Since the escalating costs of support to the nation throughout the pandemic, as well as the stamp duty holiday announced by Chancellor Rishi Sunak, many have wondered how the government will make up the loss.  

The Social Market Foundation (SMF), a think tank, has suggested a new tax on the increase in the value of a property on sale, will ensure the costs of the pandemic are recovered and that younger people are not unfairly affected.

Set up by Lord Danny Finkelstein, a Conservative peer, the foundation has stated that “without radical action to raise significant extra tax, Britain faces an unsustainable national debt and stagnant growth that will blight the lives of future generations.”

The Treasury needs to raise £421 billion over the next 25 years, and the think tank feels by imposing a new Capital Gains Tax (CGT) on property will not only help raise the money needed, but possibly also scrap stamp duty.

The proposed new Property CGT could be set at 10% of the increase in the value of property since it was last sold. Michael Johnson, who wrote the report, says that the fairest place for the Treasury to levy new taxes is unearned gains on residential property.

The SMF has, stated that over the next 25 years a new tax on any gain in property value will raise the Treasury an estimated £629 billion. The foundation also feels that a tax on unearned property gains, will be a better target as a new tax rather than worker’s earned incomes.

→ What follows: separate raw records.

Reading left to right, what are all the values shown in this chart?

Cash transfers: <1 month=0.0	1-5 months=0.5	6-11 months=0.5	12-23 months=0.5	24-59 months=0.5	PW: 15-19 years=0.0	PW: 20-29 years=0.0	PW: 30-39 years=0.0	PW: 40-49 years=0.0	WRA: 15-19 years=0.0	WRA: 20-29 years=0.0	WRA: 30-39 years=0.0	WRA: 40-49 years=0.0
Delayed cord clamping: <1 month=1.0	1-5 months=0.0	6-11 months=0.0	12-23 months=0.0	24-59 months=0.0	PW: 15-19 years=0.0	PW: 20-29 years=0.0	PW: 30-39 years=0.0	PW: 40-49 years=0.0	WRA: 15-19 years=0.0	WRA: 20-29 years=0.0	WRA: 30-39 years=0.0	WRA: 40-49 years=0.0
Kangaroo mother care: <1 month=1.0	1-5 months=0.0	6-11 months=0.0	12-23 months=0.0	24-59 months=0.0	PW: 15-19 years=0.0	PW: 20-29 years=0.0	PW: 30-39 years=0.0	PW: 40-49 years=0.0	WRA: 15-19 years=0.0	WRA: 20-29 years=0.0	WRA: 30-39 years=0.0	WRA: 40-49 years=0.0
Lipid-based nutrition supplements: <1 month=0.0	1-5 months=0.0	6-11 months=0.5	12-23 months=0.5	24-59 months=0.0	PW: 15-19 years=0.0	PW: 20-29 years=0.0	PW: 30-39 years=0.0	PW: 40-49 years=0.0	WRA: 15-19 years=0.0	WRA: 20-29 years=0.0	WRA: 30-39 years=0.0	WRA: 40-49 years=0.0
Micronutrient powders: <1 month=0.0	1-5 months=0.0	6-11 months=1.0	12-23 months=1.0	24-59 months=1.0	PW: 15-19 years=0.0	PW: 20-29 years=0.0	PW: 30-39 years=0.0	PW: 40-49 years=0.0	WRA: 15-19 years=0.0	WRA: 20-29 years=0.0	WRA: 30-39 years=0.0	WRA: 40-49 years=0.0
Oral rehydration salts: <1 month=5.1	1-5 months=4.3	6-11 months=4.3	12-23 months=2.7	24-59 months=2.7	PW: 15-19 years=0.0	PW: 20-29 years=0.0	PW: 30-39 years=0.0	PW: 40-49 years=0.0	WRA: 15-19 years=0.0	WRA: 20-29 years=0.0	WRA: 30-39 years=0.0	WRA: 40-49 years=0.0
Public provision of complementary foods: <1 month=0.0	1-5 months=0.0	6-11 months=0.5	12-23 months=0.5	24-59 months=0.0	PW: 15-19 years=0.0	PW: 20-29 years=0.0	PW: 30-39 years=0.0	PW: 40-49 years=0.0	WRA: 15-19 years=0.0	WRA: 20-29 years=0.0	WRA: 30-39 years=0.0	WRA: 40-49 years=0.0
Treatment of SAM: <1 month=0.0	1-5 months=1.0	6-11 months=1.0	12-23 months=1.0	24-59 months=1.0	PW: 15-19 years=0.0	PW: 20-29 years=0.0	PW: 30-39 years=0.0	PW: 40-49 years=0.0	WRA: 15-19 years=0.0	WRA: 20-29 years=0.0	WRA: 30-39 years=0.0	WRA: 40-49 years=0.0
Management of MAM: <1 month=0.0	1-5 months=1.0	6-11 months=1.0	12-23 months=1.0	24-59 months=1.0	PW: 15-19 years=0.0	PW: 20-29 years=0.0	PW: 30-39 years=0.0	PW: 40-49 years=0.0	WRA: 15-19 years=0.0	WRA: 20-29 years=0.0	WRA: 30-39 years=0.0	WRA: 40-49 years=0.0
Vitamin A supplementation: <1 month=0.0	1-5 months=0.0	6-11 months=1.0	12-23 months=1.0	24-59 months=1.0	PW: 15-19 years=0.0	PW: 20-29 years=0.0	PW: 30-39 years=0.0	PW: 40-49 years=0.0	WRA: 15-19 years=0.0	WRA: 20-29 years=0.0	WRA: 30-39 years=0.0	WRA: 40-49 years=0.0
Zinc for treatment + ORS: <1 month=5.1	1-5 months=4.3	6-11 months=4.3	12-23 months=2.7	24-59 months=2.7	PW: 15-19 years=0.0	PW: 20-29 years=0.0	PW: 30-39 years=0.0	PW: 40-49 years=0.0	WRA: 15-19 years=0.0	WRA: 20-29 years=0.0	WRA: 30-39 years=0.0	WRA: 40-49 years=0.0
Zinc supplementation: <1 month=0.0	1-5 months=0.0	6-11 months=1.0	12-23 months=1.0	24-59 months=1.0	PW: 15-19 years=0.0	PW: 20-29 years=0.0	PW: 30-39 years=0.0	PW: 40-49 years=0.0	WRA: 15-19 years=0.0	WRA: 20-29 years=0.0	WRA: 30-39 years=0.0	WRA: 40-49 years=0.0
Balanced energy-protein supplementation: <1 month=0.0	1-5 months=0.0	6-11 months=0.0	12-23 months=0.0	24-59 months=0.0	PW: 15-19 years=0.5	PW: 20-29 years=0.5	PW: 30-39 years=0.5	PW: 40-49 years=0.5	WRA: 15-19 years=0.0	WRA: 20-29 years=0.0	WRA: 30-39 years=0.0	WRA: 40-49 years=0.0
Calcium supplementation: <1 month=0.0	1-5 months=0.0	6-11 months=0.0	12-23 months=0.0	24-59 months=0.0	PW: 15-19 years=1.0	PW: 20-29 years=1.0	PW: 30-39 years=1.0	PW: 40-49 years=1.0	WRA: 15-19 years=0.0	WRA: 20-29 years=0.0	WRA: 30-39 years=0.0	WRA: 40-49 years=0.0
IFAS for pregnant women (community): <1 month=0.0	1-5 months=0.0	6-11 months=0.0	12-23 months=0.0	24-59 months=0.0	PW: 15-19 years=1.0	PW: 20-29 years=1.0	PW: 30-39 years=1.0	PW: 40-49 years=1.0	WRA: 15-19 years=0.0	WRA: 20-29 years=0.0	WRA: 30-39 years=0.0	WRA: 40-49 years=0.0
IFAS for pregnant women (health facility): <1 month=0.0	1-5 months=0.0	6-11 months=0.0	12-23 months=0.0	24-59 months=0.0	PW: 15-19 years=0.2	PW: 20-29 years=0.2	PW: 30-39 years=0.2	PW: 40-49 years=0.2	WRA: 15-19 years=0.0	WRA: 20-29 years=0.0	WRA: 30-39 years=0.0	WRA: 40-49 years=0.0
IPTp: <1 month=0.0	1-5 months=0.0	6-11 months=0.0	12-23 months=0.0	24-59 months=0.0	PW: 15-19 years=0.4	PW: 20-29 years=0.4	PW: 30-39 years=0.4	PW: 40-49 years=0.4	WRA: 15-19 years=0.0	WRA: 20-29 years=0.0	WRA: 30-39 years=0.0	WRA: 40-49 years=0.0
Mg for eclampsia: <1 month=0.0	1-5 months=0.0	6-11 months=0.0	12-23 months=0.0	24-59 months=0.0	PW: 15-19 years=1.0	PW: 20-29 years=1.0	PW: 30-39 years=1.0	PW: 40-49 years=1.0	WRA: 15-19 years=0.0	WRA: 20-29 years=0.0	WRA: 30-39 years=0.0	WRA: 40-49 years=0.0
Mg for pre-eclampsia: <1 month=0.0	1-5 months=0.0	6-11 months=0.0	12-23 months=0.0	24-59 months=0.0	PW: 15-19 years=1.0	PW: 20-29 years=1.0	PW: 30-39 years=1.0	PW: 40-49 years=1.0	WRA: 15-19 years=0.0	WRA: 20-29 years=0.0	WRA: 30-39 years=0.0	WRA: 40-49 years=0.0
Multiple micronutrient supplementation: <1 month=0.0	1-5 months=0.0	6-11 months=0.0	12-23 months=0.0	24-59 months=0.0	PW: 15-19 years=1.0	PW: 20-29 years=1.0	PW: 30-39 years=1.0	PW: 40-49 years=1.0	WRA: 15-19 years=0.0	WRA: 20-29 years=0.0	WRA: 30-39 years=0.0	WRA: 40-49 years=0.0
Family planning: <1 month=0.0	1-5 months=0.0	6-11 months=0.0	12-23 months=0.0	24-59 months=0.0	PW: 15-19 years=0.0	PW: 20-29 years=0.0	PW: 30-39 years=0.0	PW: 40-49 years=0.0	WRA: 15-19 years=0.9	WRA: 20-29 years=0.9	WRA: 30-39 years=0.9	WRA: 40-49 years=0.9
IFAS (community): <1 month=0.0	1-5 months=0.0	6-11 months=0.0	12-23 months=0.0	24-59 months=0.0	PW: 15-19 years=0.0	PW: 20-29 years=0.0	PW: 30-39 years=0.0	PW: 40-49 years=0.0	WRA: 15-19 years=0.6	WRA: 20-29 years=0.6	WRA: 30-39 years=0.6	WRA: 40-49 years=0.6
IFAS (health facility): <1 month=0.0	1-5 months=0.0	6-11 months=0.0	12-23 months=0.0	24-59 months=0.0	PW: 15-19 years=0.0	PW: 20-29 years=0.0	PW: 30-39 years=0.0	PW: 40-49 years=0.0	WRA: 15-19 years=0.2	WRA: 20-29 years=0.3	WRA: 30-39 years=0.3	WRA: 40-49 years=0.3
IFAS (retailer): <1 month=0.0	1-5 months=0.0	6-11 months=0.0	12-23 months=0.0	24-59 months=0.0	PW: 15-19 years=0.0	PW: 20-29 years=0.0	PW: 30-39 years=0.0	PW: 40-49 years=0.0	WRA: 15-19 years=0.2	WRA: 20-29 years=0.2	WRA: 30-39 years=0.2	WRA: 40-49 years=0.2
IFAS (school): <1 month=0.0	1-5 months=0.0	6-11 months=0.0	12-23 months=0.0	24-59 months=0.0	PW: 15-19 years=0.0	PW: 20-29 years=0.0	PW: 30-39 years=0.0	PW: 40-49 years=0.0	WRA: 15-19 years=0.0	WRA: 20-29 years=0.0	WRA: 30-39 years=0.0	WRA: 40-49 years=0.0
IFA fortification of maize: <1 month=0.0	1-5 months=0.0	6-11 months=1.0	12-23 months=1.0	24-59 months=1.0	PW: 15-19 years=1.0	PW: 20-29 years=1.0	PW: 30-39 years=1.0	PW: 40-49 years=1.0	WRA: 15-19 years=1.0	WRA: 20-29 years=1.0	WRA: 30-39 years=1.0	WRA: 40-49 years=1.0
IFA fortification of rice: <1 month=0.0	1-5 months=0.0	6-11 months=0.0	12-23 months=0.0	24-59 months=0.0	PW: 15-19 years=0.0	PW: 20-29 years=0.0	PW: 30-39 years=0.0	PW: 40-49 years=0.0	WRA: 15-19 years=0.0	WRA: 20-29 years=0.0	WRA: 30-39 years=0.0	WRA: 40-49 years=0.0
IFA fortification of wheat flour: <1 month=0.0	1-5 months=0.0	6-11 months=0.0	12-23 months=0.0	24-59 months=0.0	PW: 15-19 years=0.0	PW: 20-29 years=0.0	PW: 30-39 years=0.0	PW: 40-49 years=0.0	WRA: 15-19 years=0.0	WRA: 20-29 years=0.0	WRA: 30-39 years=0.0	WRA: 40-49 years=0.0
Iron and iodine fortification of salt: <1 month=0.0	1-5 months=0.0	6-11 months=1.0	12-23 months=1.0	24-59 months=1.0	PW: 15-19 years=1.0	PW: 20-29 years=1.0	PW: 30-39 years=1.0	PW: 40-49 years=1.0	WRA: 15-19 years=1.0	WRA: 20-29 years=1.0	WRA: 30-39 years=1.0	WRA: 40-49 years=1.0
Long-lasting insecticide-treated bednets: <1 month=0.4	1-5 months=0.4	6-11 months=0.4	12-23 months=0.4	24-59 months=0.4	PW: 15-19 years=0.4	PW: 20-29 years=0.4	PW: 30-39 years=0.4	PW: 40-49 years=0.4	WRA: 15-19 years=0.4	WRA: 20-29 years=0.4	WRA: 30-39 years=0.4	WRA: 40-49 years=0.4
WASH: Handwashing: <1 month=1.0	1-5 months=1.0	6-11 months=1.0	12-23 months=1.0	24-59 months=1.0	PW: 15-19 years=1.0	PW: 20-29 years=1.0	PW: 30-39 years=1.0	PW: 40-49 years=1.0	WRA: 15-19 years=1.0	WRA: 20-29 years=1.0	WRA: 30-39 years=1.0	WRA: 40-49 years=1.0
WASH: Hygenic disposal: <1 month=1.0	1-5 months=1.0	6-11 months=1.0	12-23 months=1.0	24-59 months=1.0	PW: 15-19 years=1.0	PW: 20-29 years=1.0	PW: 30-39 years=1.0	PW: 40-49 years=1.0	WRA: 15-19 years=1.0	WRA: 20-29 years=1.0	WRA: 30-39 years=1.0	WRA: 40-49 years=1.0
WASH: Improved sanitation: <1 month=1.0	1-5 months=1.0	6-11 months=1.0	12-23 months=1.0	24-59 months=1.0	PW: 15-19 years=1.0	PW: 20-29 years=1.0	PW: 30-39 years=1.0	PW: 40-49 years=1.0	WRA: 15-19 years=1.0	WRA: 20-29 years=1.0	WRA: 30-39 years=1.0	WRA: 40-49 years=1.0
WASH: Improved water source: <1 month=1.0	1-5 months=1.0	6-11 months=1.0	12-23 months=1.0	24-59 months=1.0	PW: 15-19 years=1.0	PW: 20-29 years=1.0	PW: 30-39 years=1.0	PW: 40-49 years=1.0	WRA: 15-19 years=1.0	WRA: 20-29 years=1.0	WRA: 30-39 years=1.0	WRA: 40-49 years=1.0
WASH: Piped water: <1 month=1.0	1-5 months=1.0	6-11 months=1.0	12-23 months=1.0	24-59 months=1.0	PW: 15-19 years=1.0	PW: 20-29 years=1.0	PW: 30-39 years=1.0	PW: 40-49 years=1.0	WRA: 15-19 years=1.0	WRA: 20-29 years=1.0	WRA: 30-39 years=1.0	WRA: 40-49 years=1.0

The people likely to be affected by the changes will be those that are older, who own most of Britain’s property, as well as those who inherit property and plan to sell it.

Johnson estimates that the average pensioner household has a net property wealth of £272,900, over 5 times the average for those aged between 25 and 34, currently £53,700.

Johnson stated:

“The vast £5 trillion pool of equity in homes presents the Treasury with an opportunity to pay for the economic damage done by Coronavirus, through the introduction of a capital gains tax on the unearned gains in the value of property” says Johnson.

“The alternative is that the young will have to pay for a debt-laden future. They are already hugely disadvantaged, financially, relative to older generations. Asking them to bear the burden of this crisis in the decades ahead would be unfair and unreasonable.”

James Kirkup, Director of the Social Market Foundation, adds:

“These reforms are bold, far-reaching and could be politically controversial: the older voters who own most British property are a powerful group. But the scale of the Coronavirus crisis and the unprecedented outlook for the public finances mean that responsible politicians of all parties must be prepared to embrace new ideas and take bold action.

“Failure to act risks severe economic and social harm. A post-crisis era where the costs of the crisis fall more heavily on the young than the old could strain the social contract between the generations to breaking point.”